Instructions to follow:
Write out, word for word, the part of the listing below that opens with the line containing "67 West Street" and closes with the line containing "Kent TN9 1NR", keeping both of those lines and adding no others.
Segment Start: Provided records
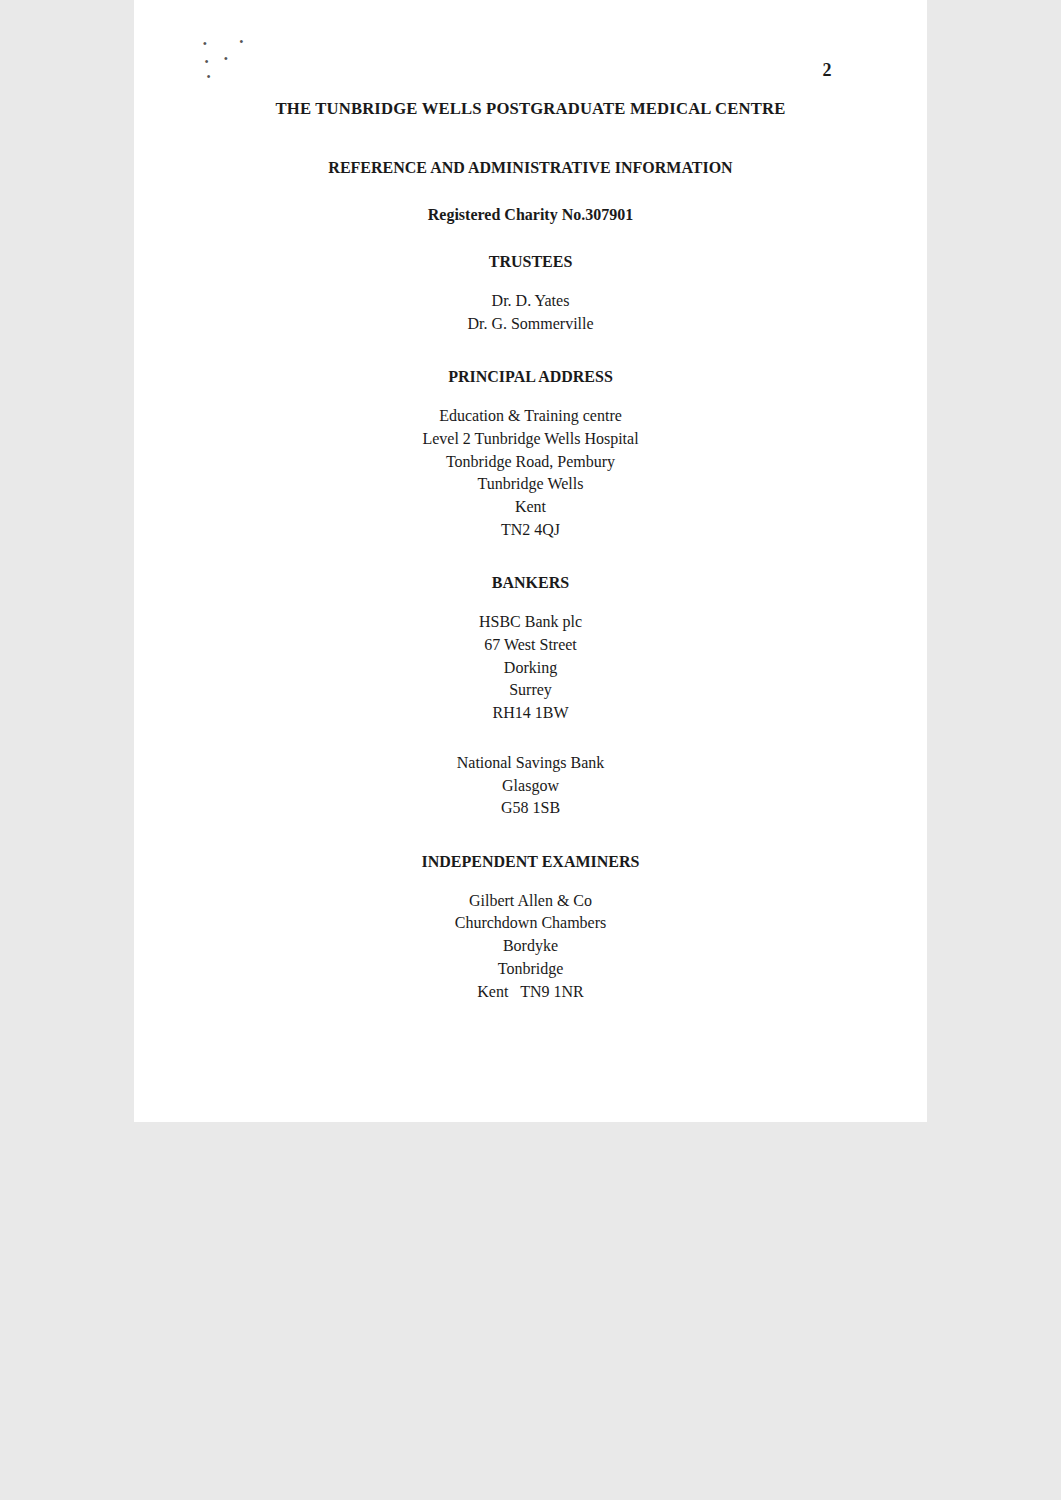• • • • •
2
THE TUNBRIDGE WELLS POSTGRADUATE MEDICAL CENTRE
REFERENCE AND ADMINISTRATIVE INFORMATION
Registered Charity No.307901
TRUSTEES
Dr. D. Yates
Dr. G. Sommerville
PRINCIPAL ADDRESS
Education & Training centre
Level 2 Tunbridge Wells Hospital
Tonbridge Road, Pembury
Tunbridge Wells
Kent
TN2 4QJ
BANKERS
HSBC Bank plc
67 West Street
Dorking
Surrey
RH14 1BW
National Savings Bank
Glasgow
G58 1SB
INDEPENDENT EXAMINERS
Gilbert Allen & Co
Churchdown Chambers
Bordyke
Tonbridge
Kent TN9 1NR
Segment End: Provided records
Segment Start: Provided records
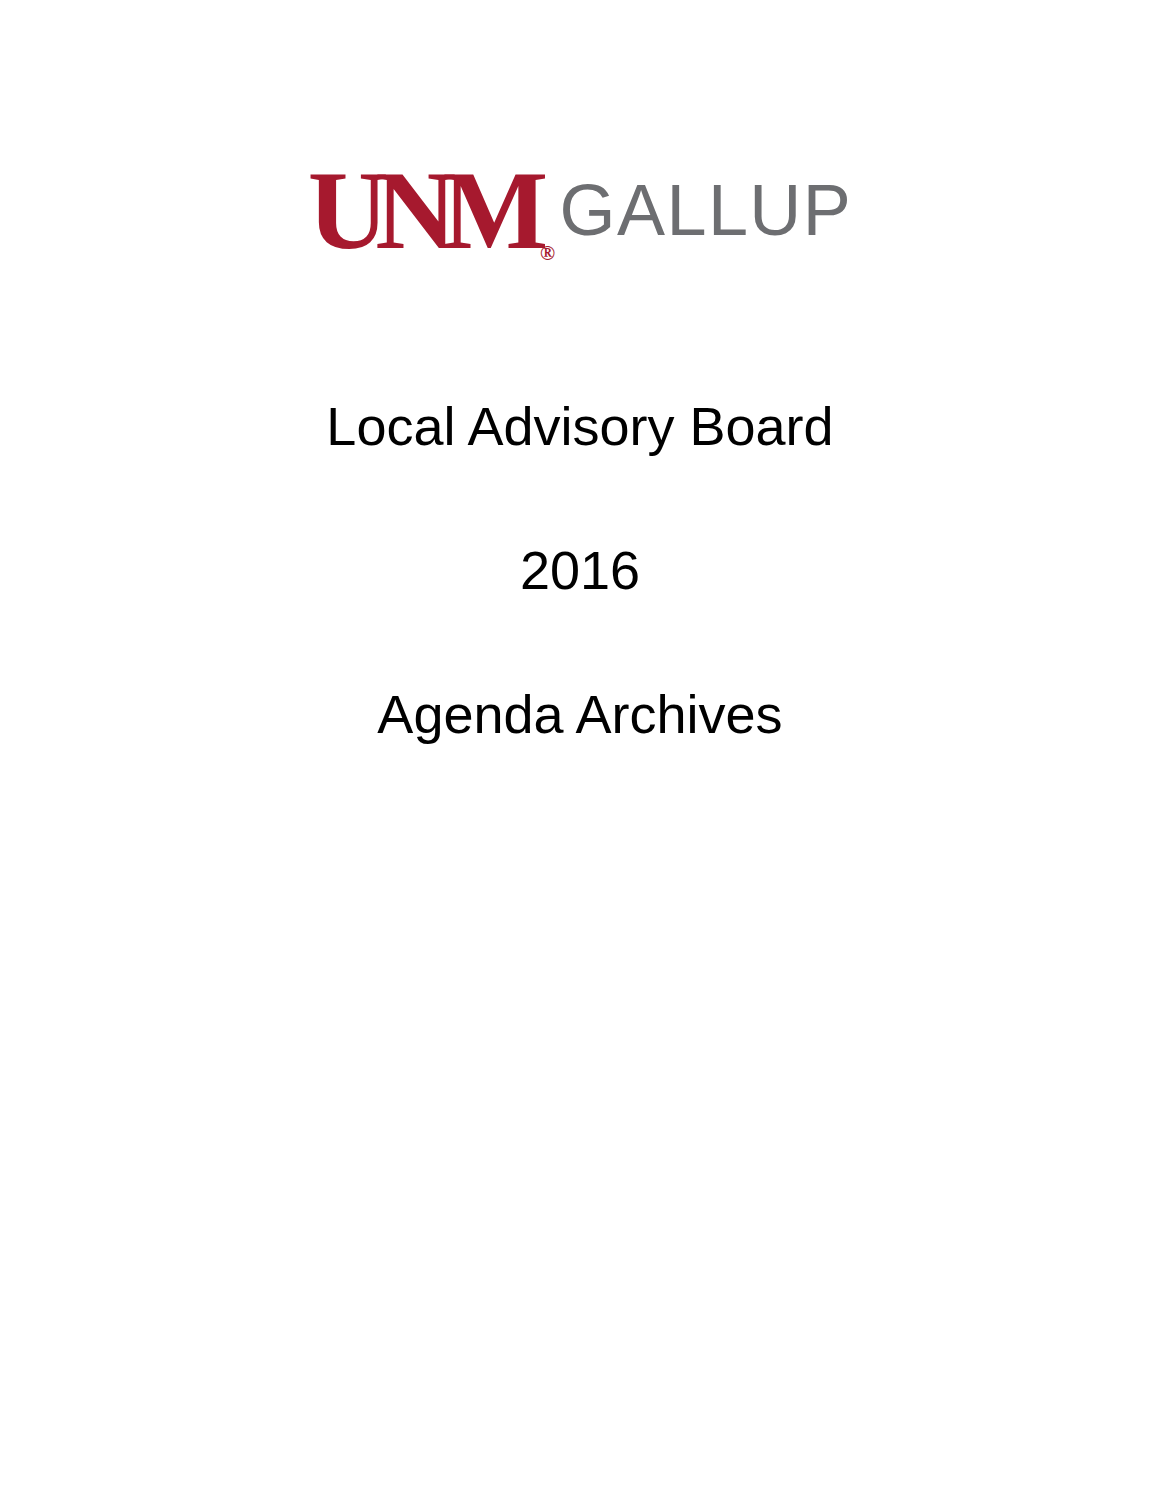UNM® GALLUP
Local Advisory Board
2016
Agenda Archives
Segment End: Provided records
Written reply:
67 West Street
Dorking
Surrey
RH14 1BW
National Savings Bank
Glasgow
G58 1SB
INDEPENDENT EXAMINERS
Gilbert Allen & Co
Churchdown Chambers
Bordyke
Tonbridge
Kent TN9 1NR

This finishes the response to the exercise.